§ Data to process:
════════
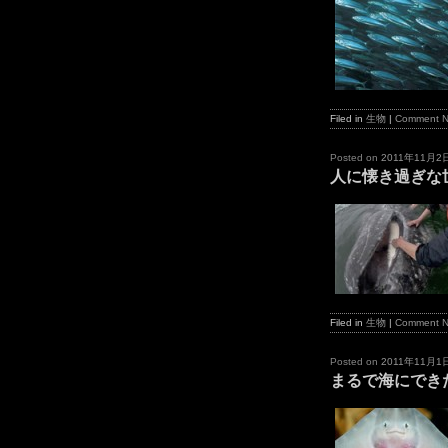
Filed in
生物
|
Comment 
Posted on
2011年11月2
人に懐き過ぎな
Filed in
生物
|
Comment 
Posted on
2011年11月1
まるで海にでき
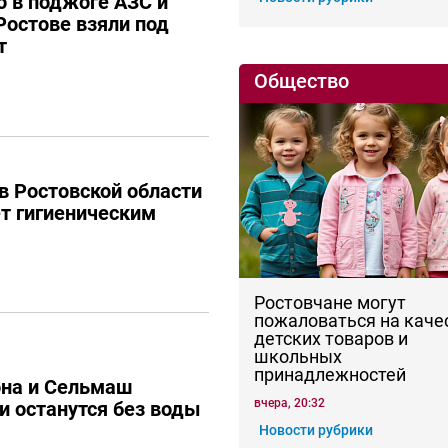
 в поджоге АЗС и
Ростове взяли под
т
Общество
в Ростовской области
ет гигиеническим
Ростовчане могут
пожаловаться на каче
детских товаров и
школьных
принадлежностей
она и Сельмаш
вчера, 20:32
и останутся без воды
Новости рубрики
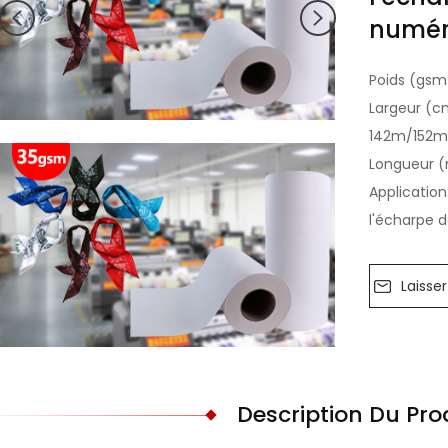
numér
Poids (gsm
Largeur (c
142m/152m
Longueur (
Application
l'écharpe 
Laisse
Description Du Pro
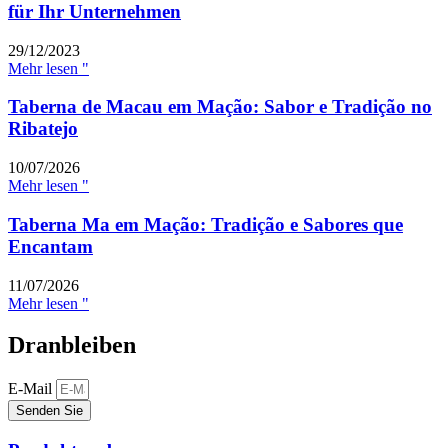
für Ihr Unternehmen
29/12/2023
Mehr lesen "
Taberna de Macau em Mação: Sabor e Tradição no
Ribatejo
10/07/2026
Mehr lesen "
Taberna Ma em Mação: Tradição e Sabores que
Encantam
11/07/2026
Mehr lesen "
Dranbleiben
E-Mail
Senden Sie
════════
§ What this task involves: Copy out every line of text in the listing above, unchanged and in its original order, leaving out the pictures.

§ Problem solution:
Filed in
生物
|
Comment 
Posted on
2011年11月2
人に懐き過ぎな
Filed in
生物
|
Comment 
Posted on
2011年11月1
まるで海にでき
 в поджоге АЗС и
Ростове взяли под
т
Общество
в Ростовской области
ет гигиеническим
Ростовчане могут
пожаловаться на каче
детских товаров и
школьных
принадлежностей
она и Сельмаш
вчера, 20:32
и останутся без воды
Новости рубрики
numér
Poids (gsm
Largeur (c
142m/152m
Longueur (
Application
l'écharpe 
Laisse
Description Du Pro
für Ihr Unternehmen
29/12/2023
Mehr lesen "
Taberna de Macau em Mação: Sabor e Tradição no
Ribatejo
10/07/2026
Mehr lesen "
Taberna Ma em Mação: Tradição e Sabores que
Encantam
11/07/2026
Mehr lesen "
Dranbleiben
E-Mail
Senden Sie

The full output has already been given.